+++ TEXTE DE LA PAGE
Rédigé par Soufiane CHAHID Jeudi 15 Mai 2025

Pensé comme une alternative aux nouvelles routes de la Soie chinoises, le corridor économique Inde-Moyen-Orient-Europe (IMEC) prévoit de mobiliser quelque 20 milliards de dollars d’investissements, notamment dans des infrastructures portuaires et ferroviaires. Fort de sa position géographique et de ses relations diplomatiques et commerciales avec les pays impliqués, le Maroc se positionne comme un candidat naturel à son intégration.



Le Maroc se positionne comme candidat naturel à l’intégration du corridor indo-américain.
Le Maroc se positionne comme candidat naturel à l’intégration du corridor indo-américain.
L’information a de quoi surprendre : alors que les relations entre les deux pays sont officiellement en pause depuis le 7 octobre 2023, le gouvernement israélien vient d’approuver un accord de coopération commerciale maritime avec le Maroc, avec une mise en œuvre prévue sous 30 jours.
 
Paraphé à Rabat en mai 2023, cet accord assouplit le cadre réglementaire entre les ports des deux pays, facilitant les échanges commerciaux et ouvrant la voie à l’établissement de liaisons maritimes régulières. Si Tel-Aviv a choisi d’accélérer sur ce volet, c’est parce que l’État hébreu se projette déjà dans l’après-guerre, en posant les jalons de partenariats stratégiques autour de l’une des initiatives les plus ambitieuses pour la région : l’IMEC.
 
Officiellement annoncé en 2023, en marge du Sommet du G20 à New Delhi, l’IMEC (India-Middle East-Europe Economic Corridor), d’un investissement évalué à 20 milliards de dollars, est un vaste réseau de ports, de lignes ferroviaires et d’axes routiers visant à relier l’Inde à l’Europe en traversant les pays du Moyen et du Proche-Orient. Dans une version élargie, ce corridor devrait s’étendre jusqu’aux États-Unis, en passant par les ports marocains, notamment l’incontournable Tanger Med.
 
 
Bâtir sur les accords d’Abraham
 
Soutenue par Washington, d’abord par l’Administration Biden puis par celle de Trump, l’initiative réunit plusieurs partenaires de poids : côté arabe, les Émirats Arabes Unis (EAU), l’Arabie Saoudite et la Jordanie, côté européen, la Grèce, l’Italie, la France et l’Allemagne, Israël comme pivot régional, et, bien évidemment, l’Inde.
++++++
+++ DONNÉES CI-DESSOUS
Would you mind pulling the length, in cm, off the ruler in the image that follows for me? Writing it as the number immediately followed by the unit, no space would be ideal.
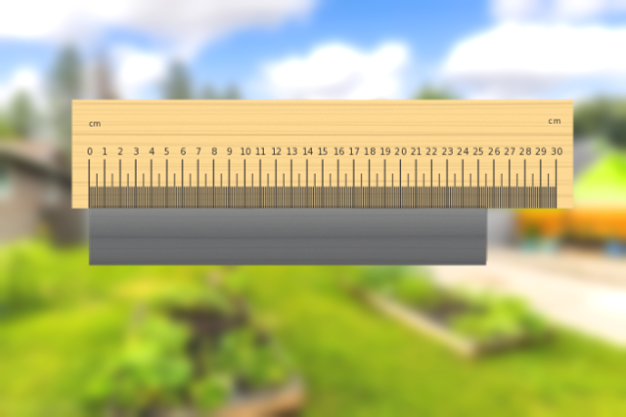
++++++
## À FAIRE
- A) D'après le texte sur le corridor IMEC, à combien est évalué l'investissement de ce corridor ?
- B) Reproduisez mot pour mot le passage du texte sur le corridor IMEC qui va de « L’information a de » jusqu'à « région : l’IMEC. ».
Le matériel ci-dessus provient d'une autre source que le texte.

## RÉPONSES
- A) À 20 milliards de dollars.

- B)
L’information a de quoi surprendre : alors que les relations entre les deux pays sont officiellement en pause depuis le 7 octobre 2023, le gouvernement israélien vient d’approuver un accord de coopération commerciale maritime avec le Maroc, avec une mise en œuvre prévue sous 30 jours.
 
Paraphé à Rabat en mai 2023, cet accord assouplit le cadre réglementaire entre les ports des deux pays, facilitant les échanges commerciaux et ouvrant la voie à l’établissement de liaisons maritimes régulières. Si Tel-Aviv a choisi d’accélérer sur ce volet, c’est parce que l’État hébreu se projette déjà dans l’après-guerre, en posant les jalons de partenariats stratégiques autour de l’une des initiatives les plus ambitieuses pour la région : l’IMEC.